Ces campagnes «électrochoc» ne sont pas nouvelles. On se souvient notamment des pancartes Peta dénonçant l'usage de la fourrure ou de la récente vidéo polémique de Child Focus dénonçant la pédopornographie. L'impact de ce genre de campagne auprès du grand public est important mais il n'incite pas forcément à agir selon Damien Renard, professeur de communication à l'UCLouvain. «Si la solution préconisée permet au spectateur de surmonter le choc, l'impact sur le long terme de ce genre de campagne est fort. Toutefois, dans le cas de cette vidéo, la réponse à la problématique de l'élevage intensif est de faire pression sur les politiques. Le risque, c'est que le citoyen lambda se dise que ce n'est pas vraiment son problème», analyse-t-il.
Objectif de visibilité rempli mais risque de saturation
Dans un monde submergé par les messages publicitaires, les campagnes de sensibilisation sont de plus en plus agressives. Toutefois, qu’il s’agisse de bien-être animal, de sécurité routière ou de prévention antitabac, faut-il absolument choquer pour sortir du lot et toucher le grand public? «Le risque majeur est celui du déni. Si tout le monde joue sur le registre de l’émotion, on va arriver à une saturation publicitaire. On aura alors affaire à un effet inverse de lassitude auprès des récepteurs», prévient Damien Renard.
Si tout le monde joue sur le registre de l’émotion, on va arriver à une saturation publicitaire.
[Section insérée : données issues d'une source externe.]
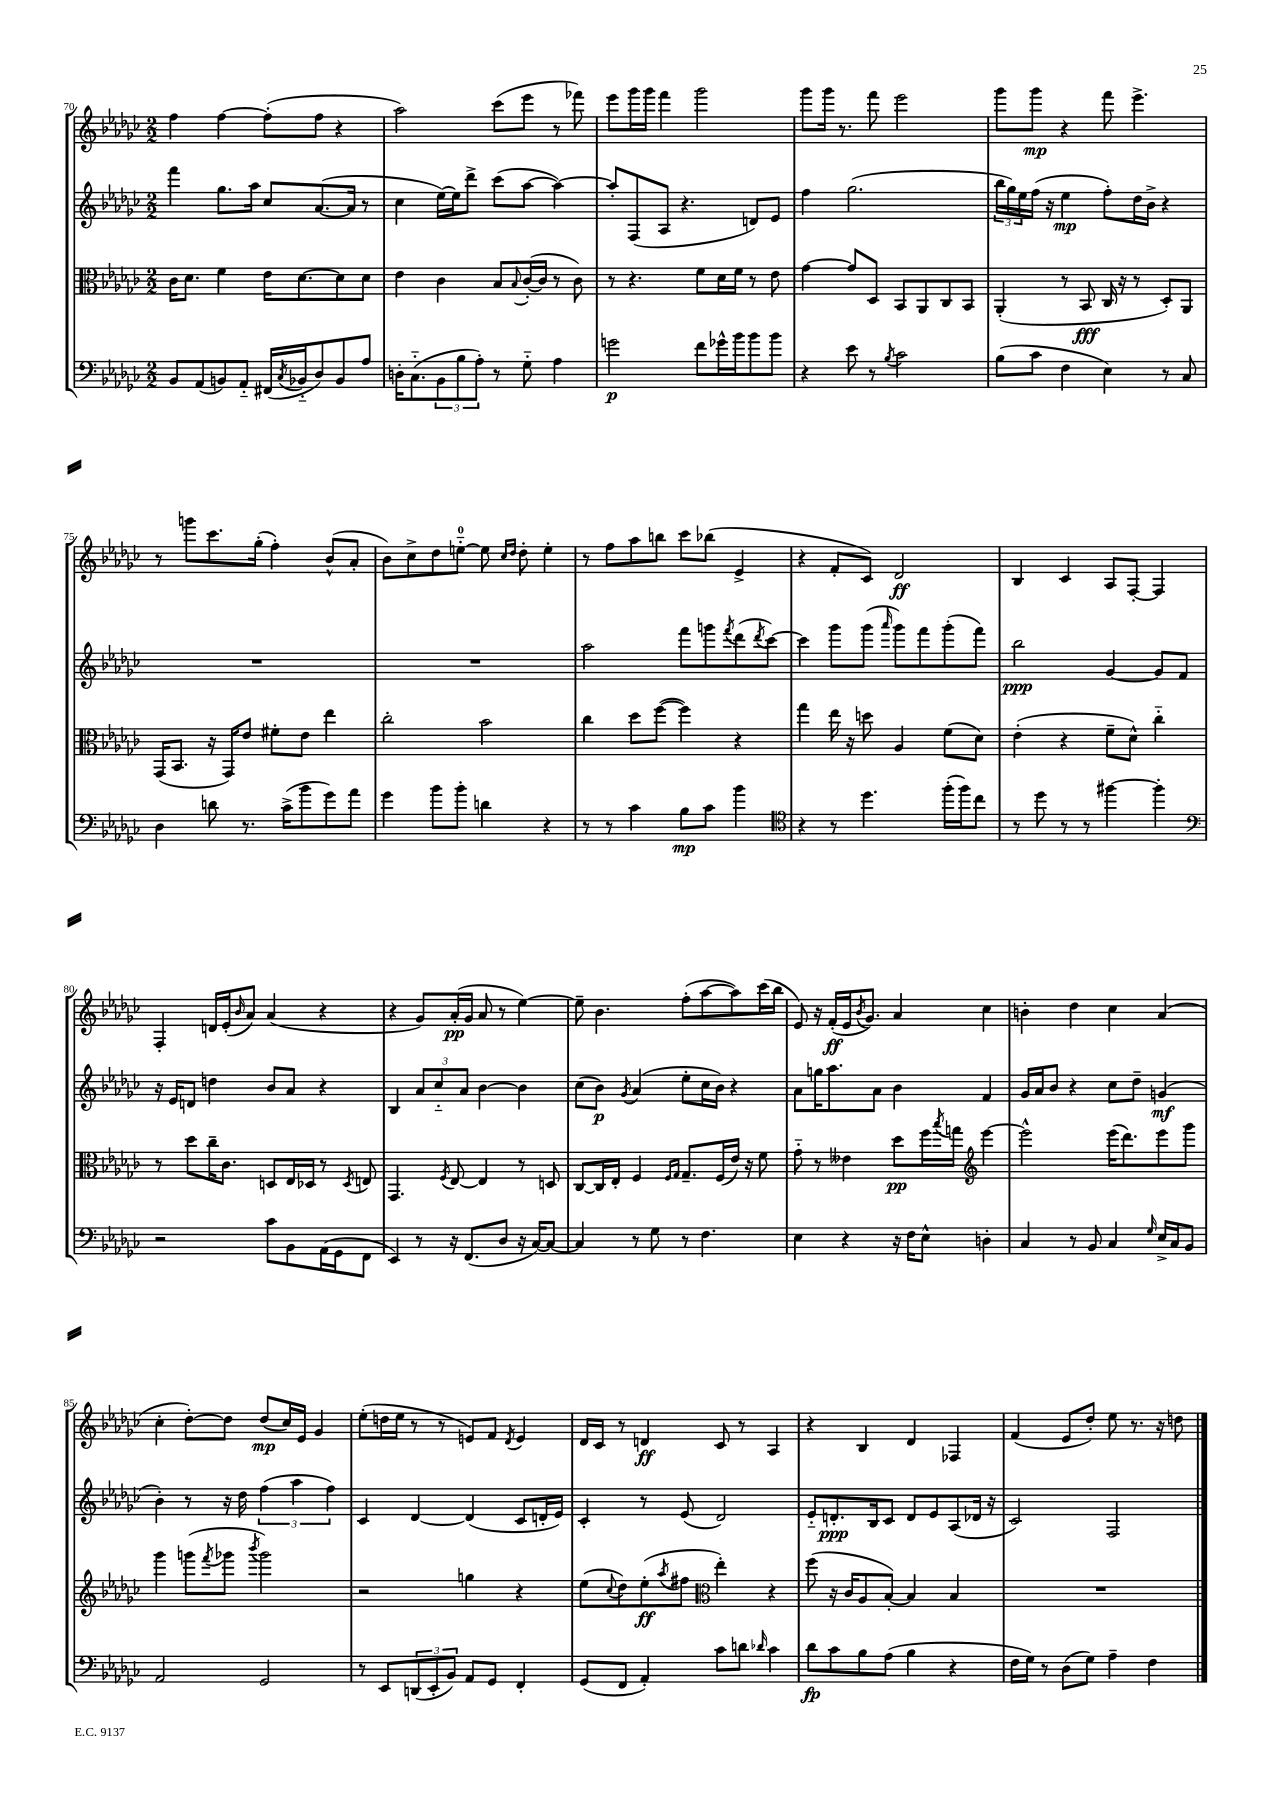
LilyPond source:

<<
\new StaffGroup <<
\new Staff = "s0" {
    \clef treble \key ges \major \numericTimeSignature \time 2/2
    f''4 f''4~ f''8-.( f''8 r4 |
    aes''2) ces'''8( ees'''8 r8 fes'''8) |
    ees'''8 ges'''16 ges'''16 f'''4 ges'''2 |
    ges'''8 ges'''16 r8. f'''8 ees'''2 |
    ges'''8 ges'''8\mp r4 f'''8 ees'''4.-> |
    r8 g'''8 ces'''8. ges''16-.( f''4-.) bes'8-^( aes'8-. |
    bes'8) ces''8-> des''8 e''8-0~-_ e''8 \grace { ces''16 des''16 } des''8-. e''4-. |
    r8 f''8 aes''8 b''8 ces'''8 bes''8( ees'4-> |
    r4 f'8-. ces'8) des'2\ff |
    bes4 ces'4 aes8 f8~-. f4 |
    f4-. d'16 ees'16-.( \grace { bes'16 } aes'8) aes'4( r4 |
    r4 ges'8) aes'16-.\pp( ges'16 aes'8 r8 ees''4~) |
    ees''8-- bes'4. f''8-.( aes''8~ aes''8) ces'''16( bes''16 |
    ees'8) r16 f'16-.\ff( ees'16 \acciaccatura { bes'8 } ges'8.) aes'4 ces''4 |
    b'4-. des''4 ces''4 aes'4( |
    ces''4-. des''8~-.) des''8 des''8\mp( ces''16) ees'16 ges'4 |
    ees''8-.( d''16 ees''16 r8 r8 e'8) f'8 \acciaccatura { des'8 } e'4 |
    des'16 ces'16 r8 d'4\ff ces'8 r8 aes4 |
    r4 bes4 des'4 fes4 |
    f'4( ees'8 des''8-.) ees''8 r8. r16 d''8 \bar "|." |
}
\new Staff = "s1" {
    \clef treble \key ges \major \numericTimeSignature \time 2/2
    f'''4 ges''8. aes''16 ces''8 aes'8.~( aes'16 r8 |
    ces''4 ees''16~) ees''16 des'''8-> ces'''8( aes''8~ aes''4~) |
    aes''8-. f8( aes8 r4. d'8) ees'8 |
    f''4 ges''2.( |
    \tuplet 3/2 { bes''16 ges''16) ees''16 } f''16( r16 ees''4\mp f''8-.) des''16 bes'16-> r4 |
    R1 |
    R1 |
    aes''2 f'''8 g'''8 \acciaccatura { f'''8 } des'''8( \acciaccatura { des'''8 } ces'''8~) |
    ces'''4 ges'''8 ges'''8( \grace { aes'''16 } ges'''8) f'''8 ges'''8-.( f'''8) |
    bes''2\ppp ges'4~ ges'8 f'8 |
    r16 ees'16 d'8 d''4 bes'8 aes'8 r4 |
    bes4 \tuplet 3/2 { aes'8 ces''8-_ aes'8 } bes'4~ bes'4 |
    ces''8( bes'8\p) \acciaccatura { ges'8 } aes'4( ees''8-. ces''16 bes'16) r4 |
    aes'8 g''16 aes''8. aes'8 bes'4 f'4 |
    ges'16 aes'16 bes'8 r4 ces''8 des''8-- g'4\mf( |
    bes'4-.) r8 r16 des''16 \tuplet 3/2 { f''4( aes''4 f''4) } |
    ces'4 des'4~ des'4( ces'8 d'16-. ees'16) |
    ces'4-. r8 ees'8( des'2) |
    ees'8-_ d'8.-.\ppp bes16 ces'8 d'8 ees'8 aes8( des'16 r16 |
    ces'2) f2 \bar "|." |
}
\new Staff = "s2" {
    \clef alto \key ges \major \numericTimeSignature \time 2/2
    ces'16 des'8. f'4 ees'16 des'8.~ des'8 des'8 |
    ees'4 ces'4 bes8 \appoggiatura { bes8 } ces'16~-.( ces'16 r8 ces'8) |
    r8 r4. f'8 des'16 f'16 r8 ees'8 |
    ges'4~ ges'8 des8 bes,8 aes,8 ces8 bes,8 |
    aes,4-.( r8 bes,8\fff ces16 r16 r8 des8-.) aes,8 |
    ges,16( bes,8. r16 ges,16) ees'8 fis'8-. ees'8 ees''4 |
    ces''2-. bes'2 |
    ces''4 des''8 f''8~( f''4) r4 |
    ges''4 ees''16 r16 d''8 aes4 f'8( des'8) |
    ees'4-.( r4 f'8-- des'8-^) ces''4-_ |
    r8 des''8 ces''16-- ces'8. d8 ees16 des16 r8 \acciaccatura { des8 } e8 |
    ges,4. \acciaccatura { f8 } ees8~ ees4 r8 d8 |
    ces8~ ces16 ees16-. f4 \grace { f16 ges16 } ges8.-- f16( ees'16) r16 f'8 |
    ges'8-_ r8 eeses'4 des''8\pp f''16 \acciaccatura { bes''8 } g''16 \clef treble ees'''4~ |
    ees'''2-^ ees'''16( des'''8.) ees'''8 ges'''8 |
    ges'''4 g'''8( \acciaccatura { f'''8 } ges'''8 \acciaccatura { bes'''8 } ges'''2) |
    r2 g''4 r4 |
    ees''8( \appoggiatura { ces''8 } des''8) ees''8-.\ff( \acciaccatura { aes''8 } fis''8 \clef alto ees''4-.) r4 |
    f''8( r16 ces'16 aes8 bes8~-.) bes4 bes4 |
    R1 \bar "|." |
}
\new Staff = "s3" {
    \clef bass \key ges \major \numericTimeSignature \time 2/2
    bes,8 aes,8( b,8) aes,8-_ fis,16( \acciaccatura { ces8 } bes,16-_ des8) bes,8 aes8 |
    d16-. ces8.-_( \tuplet 3/2 { bes,8 bes8 aes8-.) } r8 ges8-_ aes4 |
    g'2\p f'8 ges'16-^ bes'16 bes'8 bes'8 |
    r4 ees'8 r8 \acciaccatura { bes8 } ces'2 |
    bes8( ces'8 f4 ees4) r8 ces8 |
    des4 d'8 r8. ces'16->( bes'8 ges'8) aes'8 |
    ges'4 bes'8 bes'8-. d'4 r4 |
    r8 r8 ces'4 bes8\mp ces'8 bes'4 |
    \clef tenor r4 r8 des''4. f''16-.( f''16) ces''8 |
    r8 des''8 r8 r8 fis''4~ fis''4-. |
    \clef bass r2 ces'8 bes,8 aes,16( ges,16 f,8 |
    ees,4) r8 r16 f,8.( des8 r16 ces16~) ces8~ |
    ces4 r8 ges8 r8 f4. |
    ees4 r4 r16 f16 ees8-^ d4-. |
    ces4 r8 bes,8 ces4 \grace { ges16 } ees16-> ces16 bes,8 |
    aes,2 ges,2 |
    r8 ees,8 \tuplet 3/2 { d,8( ees,8-. bes,8) } aes,8 ges,8 f,4-. |
    ges,8( f,8 aes,4-.) ces'8 d'8 \grace { des'16 } ces'4 |
    des'8\fp ces'8 bes8 aes8( bes4 r4 |
    f16 ges16) r8 des8( ges8) aes4-- f4 \bar "|." |
}
>>
>>
\layout { \context { \Score currentBarNumber = #70 } }
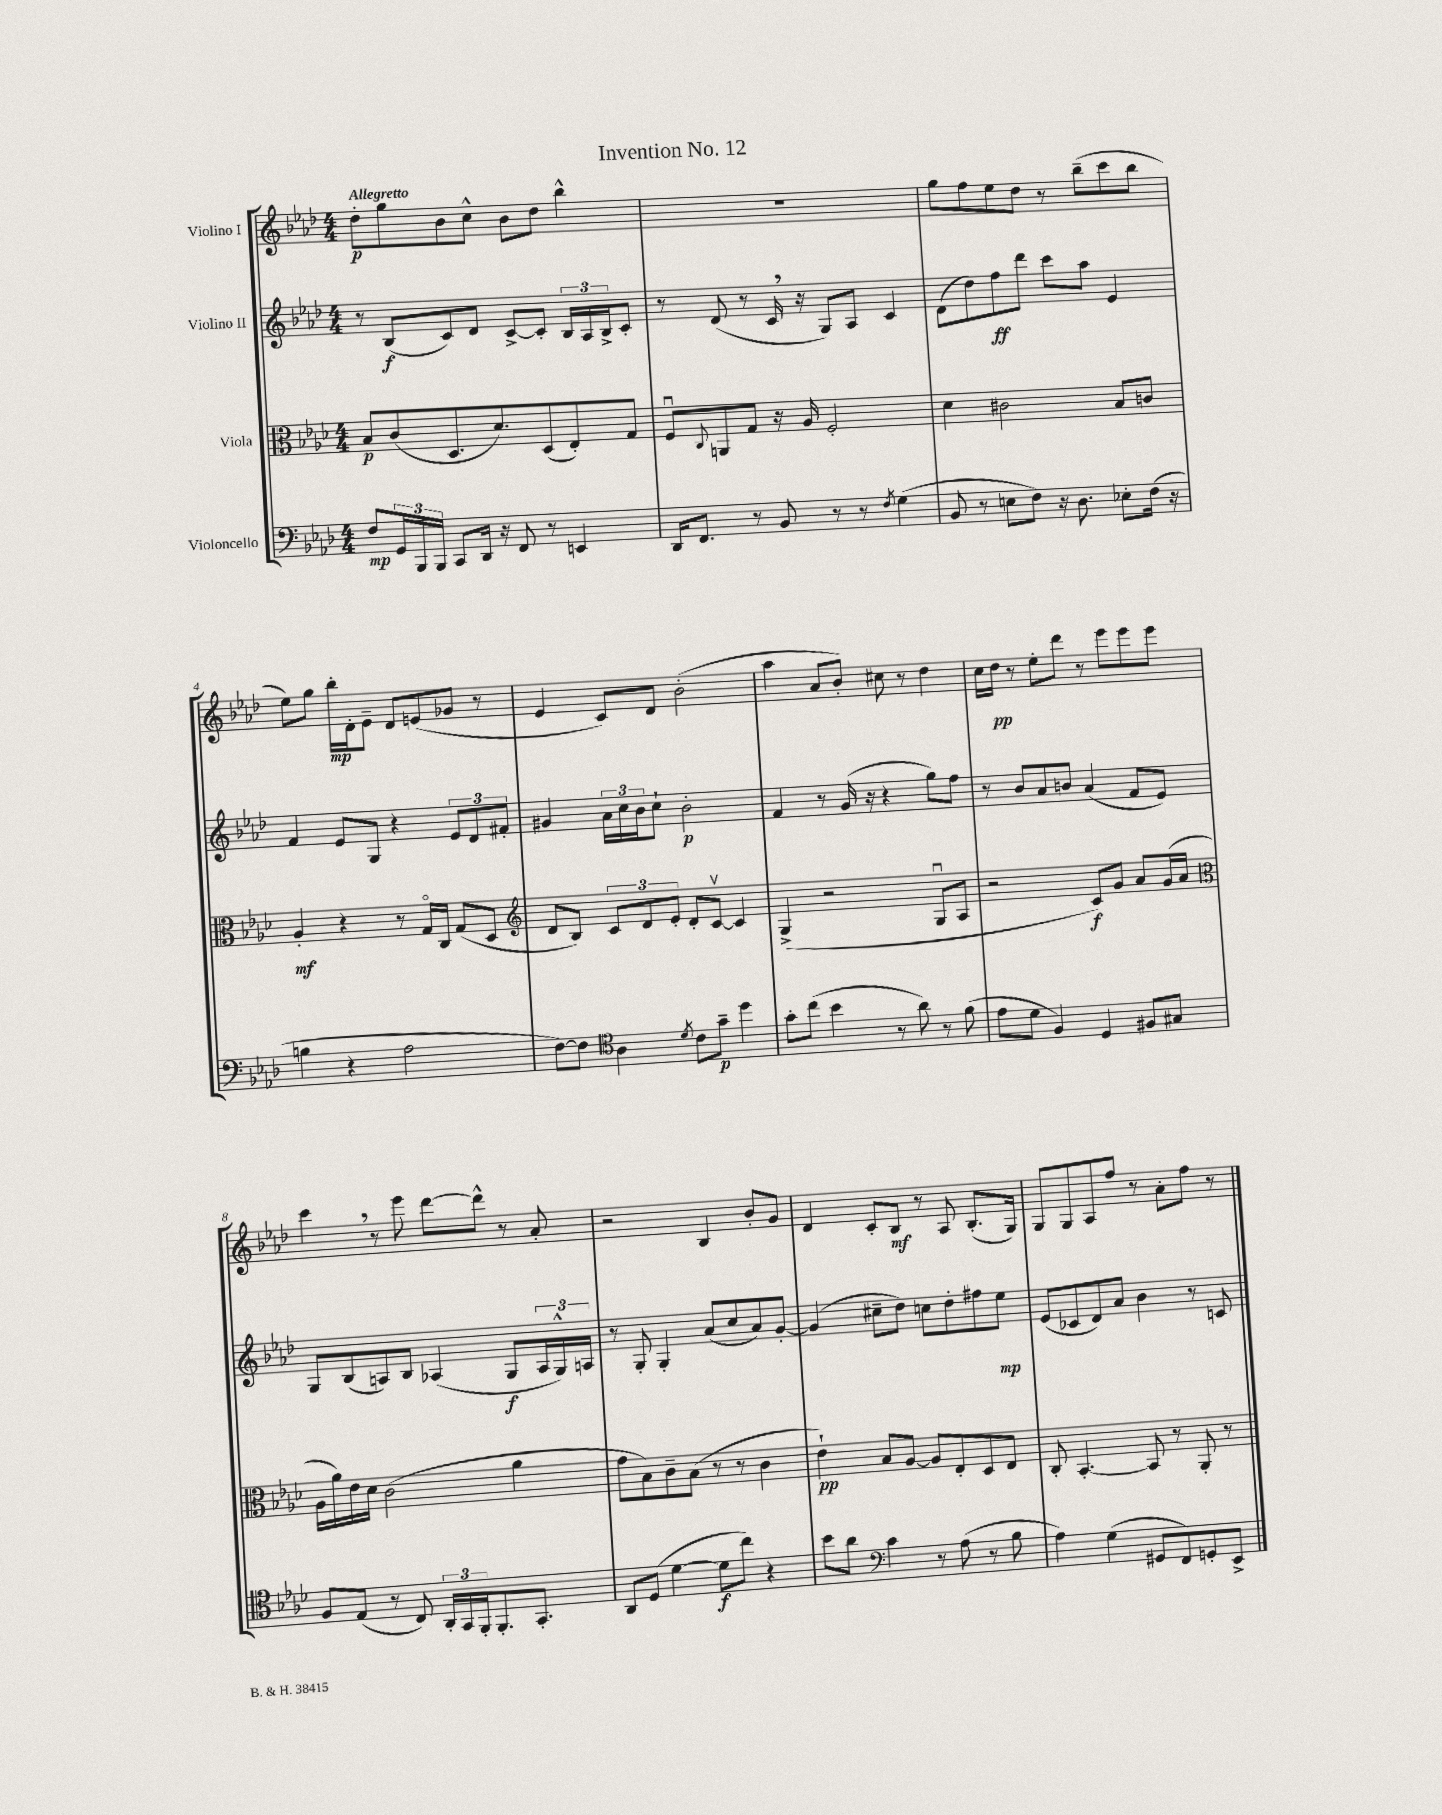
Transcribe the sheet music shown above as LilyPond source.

\header { title = "Invention No. 12" }
<<
\new StaffGroup <<
\new Staff = "s0" \with { instrumentName = "Violino I" } {
    \clef treble \key aes \major \numericTimeSignature \time 4/4 \tempo "Allegretto"
    des''8-.\p g''8 bes'8 c''8-^ bes'8 des''8 bes''4-^ |
    R1 |
    g''8 f''8 ees''8 des''8 r8 bes''8--( c'''8 bes''8 |
    ees''8) g''8 bes''16-.\mp des'16-. ees'8-- des'8 e'8( ges'8 r8 |
    ees'4 c'8) des'8 bes'2-.( |
    aes''4 aes'8 bes'8-.) cis''8 r8 des''4 |
    c''16 des''16\pp r8 ees''8-. des'''8 r8 ees'''8 ees'''8 ees'''8 |
    c'''4 \breathe r8 ees'''8 des'''8~ des'''8-^ r8 aes'8-. |
    r2 bes4 bes'8-. g'8 |
    des'4 c'8-. bes8\mf r8 aes8 bes8.-.( g16) |
    g8 g8 aes8 f''8 r8 aes'8-. f''8 r8 \bar "|." |
}
\new Staff = "s1" \with { instrumentName = "Violino II" } {
    \clef treble \key aes \major \numericTimeSignature \time 4/4
    r8 bes8\f( c'8) des'8 c'8~-> c'8-. \tuplet 3/2 { bes16 aes16 bes16-> } c'8-. |
    r8 des'8( r8 c'16 \breathe r16 g8) aes8 c'4 |
    des'8( des''8) f''8\ff des'''8 c'''8 aes''8 ees'4 |
    f'4 ees'8 g8 r4 \tuplet 3/2 { ees'8 des'8 fis'8-. } |
    gis'4 \tuplet 3/2 { aes'16 c''16 bes'16 } c''8-! bes'2-.\p |
    f'4 r8 g'16( r16 r4 g''8) f''8 |
    r8 bes'8 aes'8 b'8 aes'4( f'8 ees'8) |
    g8 bes8( a8) bes8 aes4( g8\f \tuplet 3/2 { aes16 g16-^) a16 } |
    r8 g8-. g4-. aes'8( c''8 aes'8) g'8~-. |
    g'4( cis''8-- des''8) c''8 des''8-. fis''8 ees''8\mp |
    ees'8( ces'8 des'8) aes'8 bes'4 r8 c'8 \bar "|." |
}
\new Staff = "s2" \with { instrumentName = "Viola" } {
    \clef alto \key aes \major \numericTimeSignature \time 4/4
    bes8\p c'8( des8. des'8.) des8( ees8-.) g8 |
    f8\downbow \appoggiatura { c8 } a,8 g8 r16 aes16 f2-. |
    des'4 cis'2 bes8 c'8 |
    aes4-.\mf r4 r8 g16\flageolet c16 g8( des8 |
    \clef treble des'8 bes8) \tuplet 3/2 { c'8 des'8 ees'8-. } des'8-. c'8~\upbow c'4 |
    g4->( r2 g8\downbow aes8 |
    r2 c'8\f) g'8 aes'8 g'16( aes'16 |
    \clef alto aes16 aes'16) ees'16 des'16 c'2( aes'4 |
    g'8 bes8) c'8-- bes8( r8 r8 c'4 |
    ees'4-!\pp) bes8 aes8~ aes8 ees8-. des8 ees8 |
    c8-. bes,4.~-. bes,8 r8 aes,8-. r8 \bar "|." |
}
\new Staff = "s3" \with { instrumentName = "Violoncello" } {
    \clef bass \key aes \major \numericTimeSignature \time 4/4
    f8\mp \tuplet 3/2 { g,16 bes,,16 bes,,16 } c,8 des,16 r16 f,8 r8 e,4 |
    des,16 f,8. r8 bes,8 r8 r8 \acciaccatura { f8 } g4( |
    bes,8 r8 e8 f8) r16 des8. ees8-. f16( r16 |
    b4 r4 aes2 |
    f8~) f8 \clef tenor aes4 \acciaccatura { des'8 } c'8 g'8--\p des''4 |
    g'8-. c''8( bes'4 r8 aes'8) r8 f'8( |
    ees'8 des'8 f4) des4 fis8 gis8 |
    f8 ees8( r8 c8) \tuplet 3/2 { aes,16-. g,16 f,16-. } f,8.-. g,8.-. |
    aes,8 des8( des'4~ des'8\f c''8) r4 |
    bes'8 aes'8 \clef bass c'4 r8 aes8( r8 bes8 |
    aes4) g4( gis,8 f,8) g,8-. ees,8-> \bar "|." |
}
>>
>>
Les images de Gaïa posent également quelques questions éthiques. «Le bémol de cette campagne est son principe de généralisation, regrette Elise Le Moing-Maas. On se trouve à la limite de la manipulation car on prend quelques exemples d’élevages et on les généralise à l’ensemble de la Belgique. Mais c’est le propre de ces associations, qui pensent faire ce qui est juste. Quand on est dans le militantisme, on va jusqu’au bout.»
Si la mission à long terme de la campagne est de réclamer un cadre légal pour protéger le bien-être des dindes d’élevage et de changer les comportements des consommateurs, celui plus à court terme est de faire parler d’elle. Objectif rempli pour Gaïa qui a vu les médias et le monde politique s’emparer du sujet. «L’organisation possède de bons communicants car la campagne est tombée juste avant les courses de Noël. L’ensemble de la presse a repris l’info et le ministre flamand va évoquer la situation avec le secteur. En plus de faire le buzz, la campagne est donc persuasive», conclut Elise Le Moing-Maas.